Probably Brett. Honestly, I think it's the one biggest hesitation and one biggest area of disappointment for brands that we talked to, that have tried affiliate marketing and failed in the past is because of the kind of affiliates that they've attracted and nothing bad, if you have a brand that coupon sites are latching themselves to, they know it's something that people are buying. They wouldn't waste their time otherwise. But you have to be able to get some value out of those folks, you have to really limit those kinds of partnerships and yeah, there's-

Brett:

How do you go about doing that? You just doing that in the affiliate network? We'll talk about that maybe next.

Greg Powell:

Yeah.

Brett:

You just affiliate, you're eliminating some of the coupon sites and denying them access to the affiliate program. How are you going about managing that?

Greg Powell:

Exactly, right. So for so long, affiliate programs were set up on sort of autopilot mode and that's one of the... Well, we inherit the client that has an affiliate program. We usually inheriting them because they know the value of affiliate marketing. They've just let this program sort of grow out of control, kind of like a yard that you didn't look after that grew all summer. How do we fix this thing to where it's where want it to look at, again.

Greg Powell:

So for us, it's very hands on not allowing affiliates to be able to participate in the program that can't drive incremental revenue, they have to be able to send new customers to the site not just close the deal on someone who was already going to make a purchase. So we're very proactive in doing outreach to the influencer type folks, you and I talked about it first, disallowing a vast majority of those coupon sites. And if the coupon site is allowed, they are always going to get paid a smaller commission than the baseline. So-

Brett:

Makes sense because you're taking a hit on the coupon as well.

Greg Powell:

Take hit on the coupon. I mean, profitability is always the thing that we're keeping in mind. So we know that we are giving them a big tool in terms of a discount to be able to close that person. So that's a big conversion tool. So we've got to be able to safeguard the revenue a little bit. So we pay a lot, we pay a smaller commission to those affiliate sites and we also make it a prerequisite that you have to be able to do some proactive marketing on our behalf whether that's email blasts, whether that's social posts, YouTube you mentioned is one of my favorite affiliate outlets of all time because seeing a product and hearing that review is golden.

Brett:

And that's another thing that I will do before purchases is say, "Hey I'm pretty certain I want to buy this product, but I'm just going to go to YouTube and look for reviews." And so the search for projects YZ and reviews and so you some influencers talking about it, that's really, really powerful.

Greg Powell:

Yeah, we try to harness that a lot. I mean, YouTube is such an incredible medium for product discovery and for validating a purchase. We've gotten to be pretty heavy in the travel space when it comes to clients and we're working with a lot of people who sell really cool techie, travel luggage and backpacks. And if you're going to drop $300 on a travel backpack, I would hope that you do a few Google searches and-

Brett:

You probably do some YouTube videos as well.

Greg Powell:

Yeah, you're going to 100% watch some YouTube videos. And that's where I think, a huge value of having affiliate program. There's a huge value in having an affiliate program because now you have a way to attract and compensate those fantastic reviewers that could introduce your audience or introduce your product to a perfect hybrid target audience, they're coming there because that YouTuber has credibility and respect in that world. And their endorsements worth 1000 words. And so we try to very, very limit ourselves on the attention and focus of these coupon ideal sites and we try to spend all of our time bringing in influencers and people who could open up new audience profiles and showcase a brand to a group of people have never heard it before.

▶ [Prompt 1]: Quote the records word for word, starting with their first line and going on through the line with "Cardinal Singing The".
The records that follow are unrelated to the affiliate marketing interview.

▶ [Task material]:
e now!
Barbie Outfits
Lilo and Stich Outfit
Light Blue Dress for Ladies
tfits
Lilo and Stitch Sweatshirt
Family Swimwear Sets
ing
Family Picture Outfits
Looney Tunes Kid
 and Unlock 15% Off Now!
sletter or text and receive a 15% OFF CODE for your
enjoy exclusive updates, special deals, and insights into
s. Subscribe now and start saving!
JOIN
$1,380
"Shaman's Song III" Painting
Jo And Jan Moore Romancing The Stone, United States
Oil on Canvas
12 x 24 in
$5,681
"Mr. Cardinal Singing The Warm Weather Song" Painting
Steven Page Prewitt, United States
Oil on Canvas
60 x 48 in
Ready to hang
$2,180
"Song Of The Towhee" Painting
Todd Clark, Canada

▶ [Prompt 2]: Continue the affiliate marketing interview from its last sentence.

▶ [Expected answer 1]:
e now!
Barbie Outfits
Lilo and Stich Outfit
Light Blue Dress for Ladies
tfits
Lilo and Stitch Sweatshirt
Family Swimwear Sets
ing
Family Picture Outfits
Looney Tunes Kid
 and Unlock 15% Off Now!
sletter or text and receive a 15% OFF CODE for your
enjoy exclusive updates, special deals, and insights into
s. Subscribe now and start saving!
JOIN
$1,380
"Shaman's Song III" Painting
Jo And Jan Moore Romancing The Stone, United States
Oil on Canvas
12 x 24 in
$5,681
"Mr. Cardinal Singing The Warm Weather Song" Painting

▶ [Expected answer 2]:
Brett:

Love it. So how do you... So I got really two main questions as we kind of wrap up and there may be a couple of ancillary or follow ups, but how do you go about attracting those affiliates? So you get your affiliate program, how do you find them? What are you doing to identify them? Are you letting them come to you? And then also, we'll talk about affiliate networks. I think that's probably something that's changed in recent years. But let's talk about attracting affiliates first.

Greg Powell:

Yeah, it's so funny, man. It's almost like they're... All my favorite movie is the Field of Dreams movie, right?

Brett:

Yeah, man, that's so good.

Greg Powell:

One of the greatest lines in that movie is you build it, they will come, right?

Brett:

Mm-hmm (affirmative).

Greg Powell:

That is the opposite of what happens when you start an affiliate program. You build it and they will not come or the wrong people will come, right?

Brett:

Yeah. Just like an eCommerce site. You build an eCommerce site no one's going to come. You got to go out and get people, advertise, SEOs.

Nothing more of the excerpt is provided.